María Luisa and María de Jesús served partial sentences and were reportedly released in the early 1990s. Their whereabouts remain an enduring mystery. Folklore places one of them in Veracruz, another in the outer fringes of Guatemala.
Others say they never made it out—that vengeance may have come on the outside trails of Mexico’s ungoverned corners.
The Curse That Lingers
To this day, locals whisper about Rancho El Ángel, now overgrown and uninhabited. Some claim they hear cries in the wind at night—others swear they've stumbled upon clothing, aged chains, or weather-worn headstones hidden in brush.
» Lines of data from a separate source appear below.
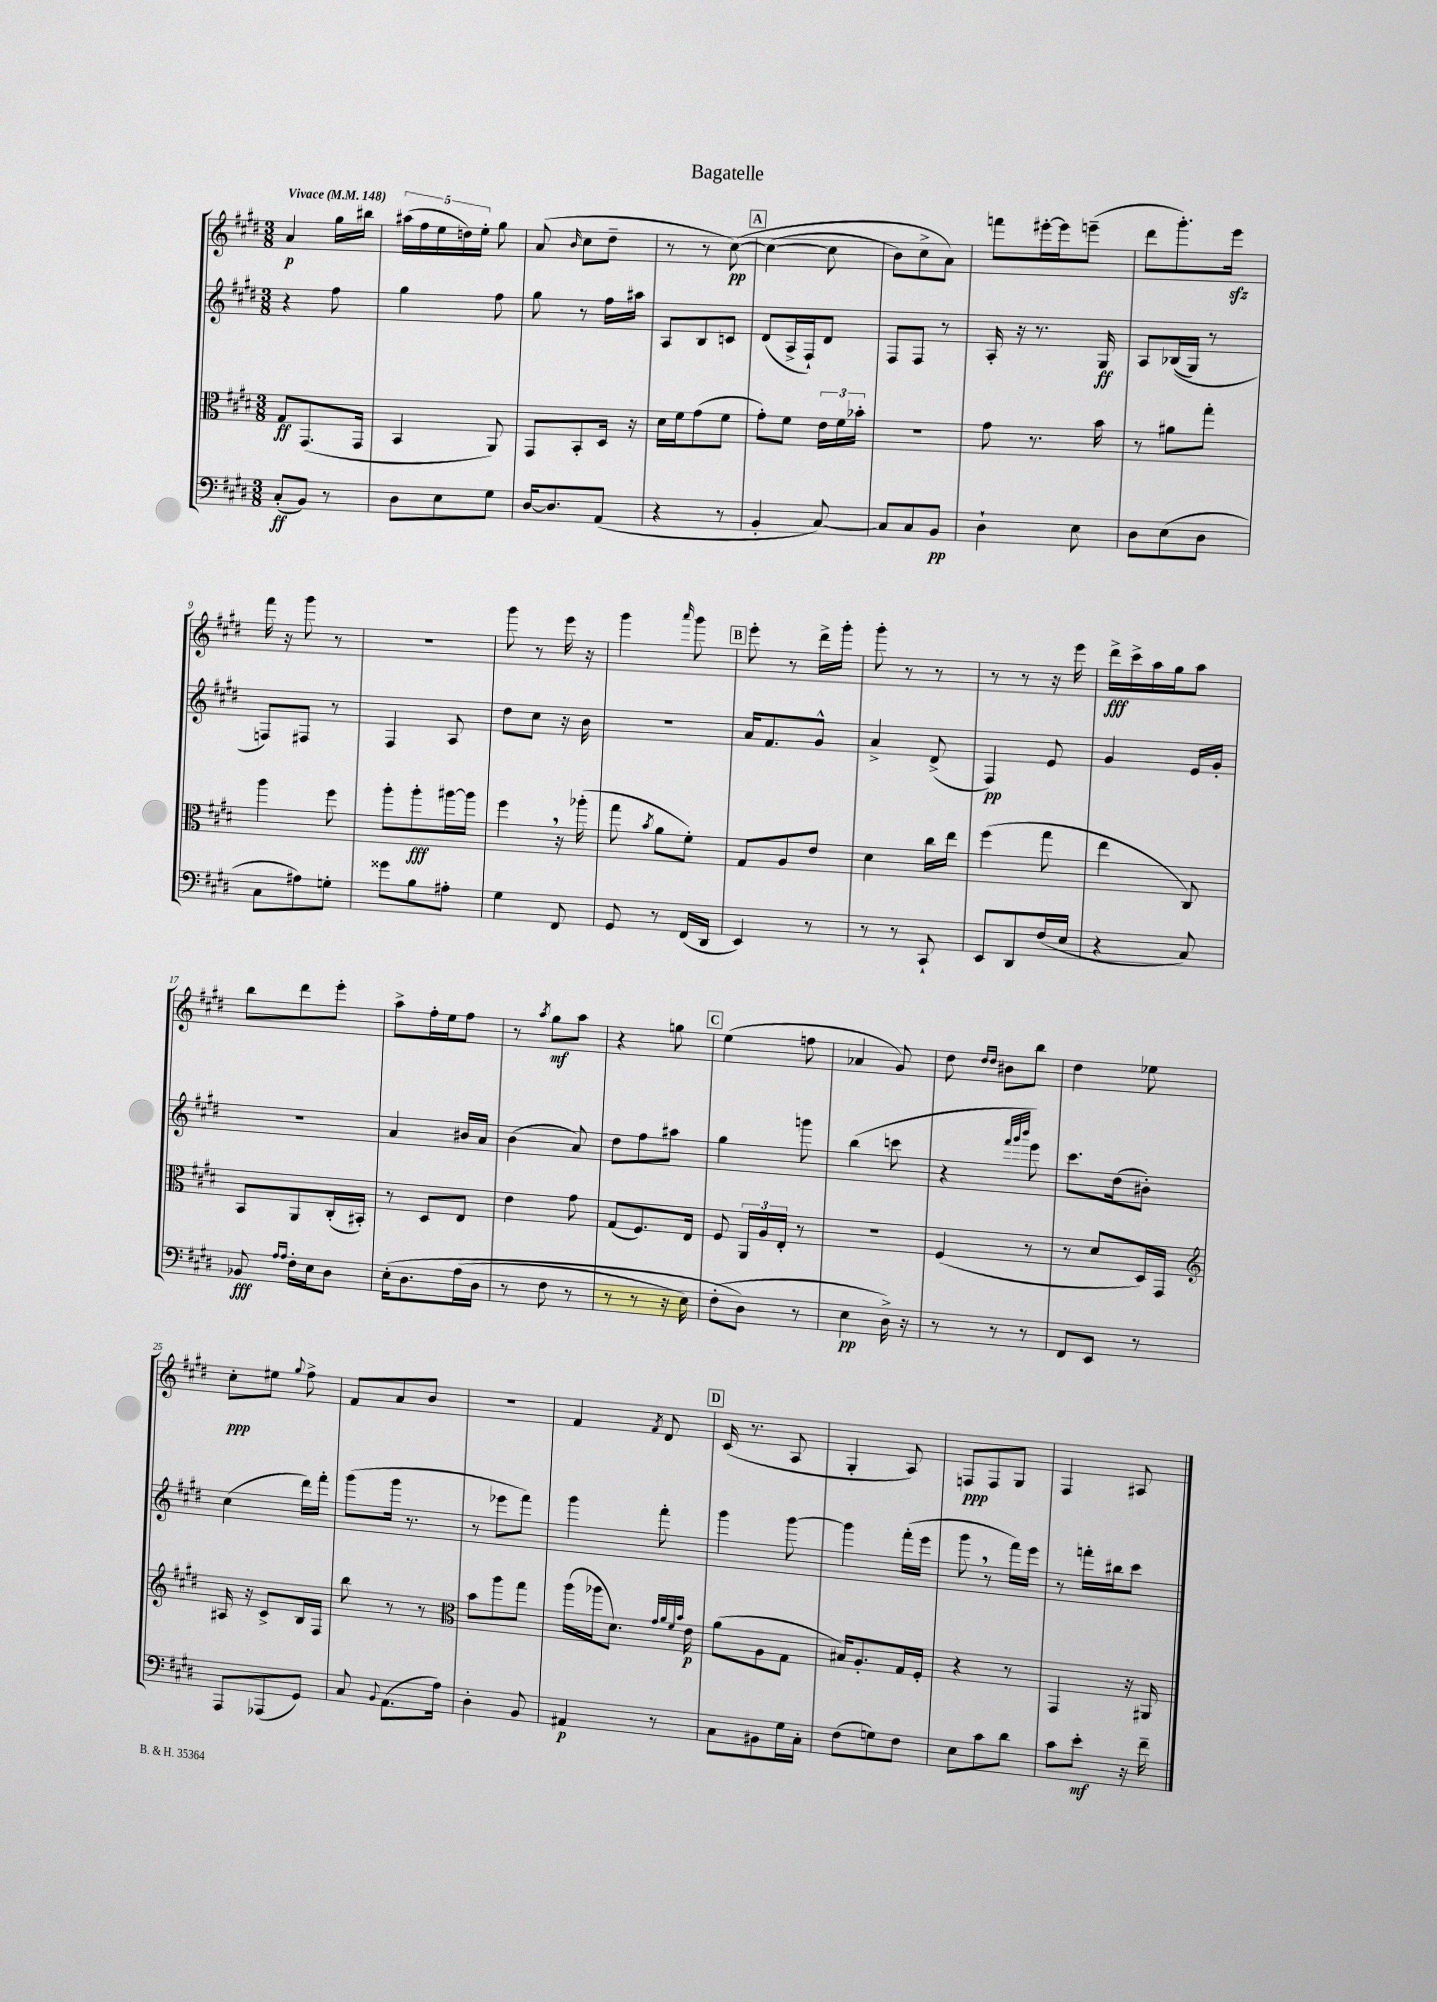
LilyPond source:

\header { title = "Bagatelle" }
<<
\new StaffGroup <<
\new Staff = "s0" {
    \clef treble \key e \major \numericTimeSignature \time 3/8 \tempo "Vivace" 4 = 148
    \autoBeamOff a'4\p gis''16[ bis''16] |
    \tuplet 5/4 { ais''16[( fis''16 e''16 d''16) e''16]-. } gis''8 |
    a'8( \grace { b'16 } cis''8[ dis''8]-- |
    r8 r8 cis''8~\pp)\( |
    \mark \markup { \box "A" } cis''4~( cis''8 |
    b'8[) cis''8-> a'8]\) |
    f'''8[ eis'''16~-. eis'''16 e'''8]--( |
    dis'''8[ gis'''8.-.) e'''16]\sfz |
    fis'''16 r16 gis'''8 r8 |
    r4. |
    gis'''8 r8 e'''16 r16 |
    gis'''4 \grace { a'''16 } gis'''8 |
    \mark \markup { \box "B" } e'''8-. r8 dis'''16[-> gis'''16]-. |
    gis'''8-. r8 r8 |
    r8 r8 r16 e'''16 |
    dis'''16[->\fff cis'''16-> a''16 gis''16 a''8] |
    b''8[ dis'''8 e'''8]-. |
    a''8[-> fis''16-. e''16 fis''8] |
    r8 \acciaccatura { a''8 } gis''8[\mf a''8] |
    r4 g''8 |
    \mark \markup { \box "C" } e''4( f''8 |
    aes'4 gis'8) |
    dis''8 \grace { dis''16[ dis''16] } bis'8[ b''8] |
    dis''4 ees''8 |
    cis''8[-.\ppp eis''8] \appoggiatura { gis''8 } fis''8-> |
    fis'8[ a'8 b'8] |
    R4. |
    fis'4 \acciaccatura { fis'8 } dis'8 |
    \mark \markup { \box "D" } cis'16( r8. a8 |
    gis4-. a8) |
    f8[\ppp f8 gis8] |
    fis4 ais8 \bar "|." |
}
\new Staff = "s1" {
    \clef treble \key e \major \numericTimeSignature \time 3/8
    \autoBeamOff r4 fis''8 |
    gis''4 fis''8 |
    gis''8 r8 fis''16[ ais''16] |
    a8[ b8 c'8] |
    \mark \markup { \box "A" } dis'8[( a16-> fis16-!) dis'8] |
    fis8[ fis8] r8 |
    a16-. r16 r8. gis16\ff |
    a8[ bes16(\( gis16]) r8 |
    f8[\) fis8] r8 |
    fis4 a8 |
    dis''8[ cis''8] r16 b'16 |
    R4. |
    \mark \markup { \box "B" } a'16[ fis'8. gis'8]-^ |
    a'4-> dis'8->( |
    fis4\pp) e'8 |
    gis'4 e'16[ gis'16]-. |
    R4. |
    a'4 bis'16[ a'16] |
    b'4( a'8) |
    dis''8[ fis''8 ais''8] |
    \mark \markup { \box "C" } gis''4 g'''8 |
    b''4( c'''8 |
    r4 \grace { fis'''32[ gis'''32 b'''32] } e'''8) |
    cis'''8.[ dis''16( bis'8]-.) |
    cis''4( dis'''16[) fis'''16]-. |
    gis'''8[( gis'''16] r8. |
    r8 ees'''8[ fis'''8]) |
    gis'''4 fis'''8-. |
    \mark \markup { \box "D" } gis'''4 gis'''8~ |
    gis'''4 fis'''16[-.( e'''16] |
    gis'''8 \breathe r8 fis'''16[) e'''16] |
    r8 f'''16[-. bis''16 cis'''8] \bar "|." |
}
\new Staff = "s2" {
    \clef alto \key e \major \numericTimeSignature \time 3/8
    \autoBeamOff gis8[\ff gis,8.( gis,16] |
    b,4 a,8) |
    gis,8[ b,8-. dis16] r16 |
    dis'16[ fis'16 gis'8( fis'8] |
    \mark \markup { \box "A" } gis'8[-.) fis'8] \tuplet 3/2 { e'16[ fis'16 bes'16]-. } |
    R4. |
    gis'8 r8. b'16 |
    r8 ais'8[ gis''8]-. |
    a''4 fis''8 |
    a''8[-. a''8-.\fff ais''16~ ais''16] |
    fis''4 \breathe r16 aes''16-.( |
    gis''8 \acciaccatura { b'8 } a'8[ fis'8]-.) |
    \mark \markup { \box "B" } gis8[ a8 e'8] |
    dis'4 cis''16[ e''16] |
    fis''4( gis''8 |
    e''4 cis8) |
    b,8[ a,8 cis16-.( bis,16]-.) |
    r8 dis8[ e8] |
    e'4 gis'8 |
    gis8[( fis8.) e16] |
    \mark \markup { \box "C" } fis8 \tuplet 3/2 { a,16[ a16 e16]-. } r8 |
    R4. |
    fis4( r8 |
    r8 dis'8[ dis16) gis,16] |
    \clef treble ais16 r16 cis'8[-> b16 fis16] |
    b''8 r8 r8 |
    \clef alto b'8[ a''8 gis''8] |
    a''16[( aes''16 dis'8.]) \grace { gis'32[ a'32 fis'32 b'32] } e'16\p |
    \mark \markup { \box "D" } a'8[( a8 gis8] |
    bis16[) a8.-. gis16 fis16]-. |
    r4 r8 |
    gis,4 r16 ais,16 \bar "|." |
}
\new Staff = "s3" {
    \clef bass \key e \major \numericTimeSignature \time 3/8
    \autoBeamOff cis8[-.\ff( b,8]) r8 |
    dis8[ e8 gis8] |
    dis16[~ dis8. a,8]( |
    r4 r8 |
    \mark \markup { \box "A" } b,4-. cis8~) |
    cis8[ cis8 b,8]\pp |
    dis4-! e8 |
    dis8[ e8( dis8] |
    cis8[ ais8) g8]-. |
    gisis'8[ b8 ais8]-. |
    gis4 fis,8 |
    gis,8 r8 fis,16[( dis,16] |
    \mark \markup { \box "B" } e,4) r8 |
    r8 r8 cis,8-! |
    e,8[ dis,8 fis16( e16] |
    r4 cis8) |
    bes,8\fff \grace { a16[ a16] } fis16[-. e16 dis8] |
    e16[-.\( dis8. a16( dis16] |
    r8 fis8 r8 |
    r8 r8 r16 e16) |
    \mark \markup { \box "C" } fis8[-.( dis8]\) r8 |
    e4\pp dis16->) r16 |
    r8 r8 r8 |
    fis,8[ e,8] r8 |
    a,,8[ aes,,8( gis,8]) |
    cis8 \appoggiatura { b,8 } a,8.[( a16]) |
    dis4-. b,8 |
    ais,4\p r8 |
    \mark \markup { \box "D" } cis8[ bis,8 gis16 cis16]-. |
    fis8[( g8) fis8] |
    e8[ cis'8 dis'8] |
    cis'8[ e'8]-.\mf r16 fis'16-- \bar "|." |
}
>>
>>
Culturally, the Poquianchis case inspired books, university papers, and the 1976 film Las Poquianchis. Feminist scholars in Mexico often refer to the sisters in dichotomous terms—as both victims of patriarchal abuse and perpetrators of extreme violence.
True Crime Trivia: The Poquianchis case is cited by criminologists as one of the few known sibling-led, female-run organized homicide syndicates in the world. It’s still used in U.S. and Latin American criminology courses as a case study on gender and deviance in crime enterprises.
In 2002, criminology professor Rosa María Torres López used the Poquianchis case as the foundation of a seminar on “Women as Criminal Architects” at UNAM (Universidad Nacional Autónoma de México). It was one of the first academic explorations in Latin America asking whether systemic violence and trauma could explain female criminal masterminds—not just their actions, but their pathology.
Their crimes spanned years, crossed city lines, and ended lives long before the soil revealed the truth.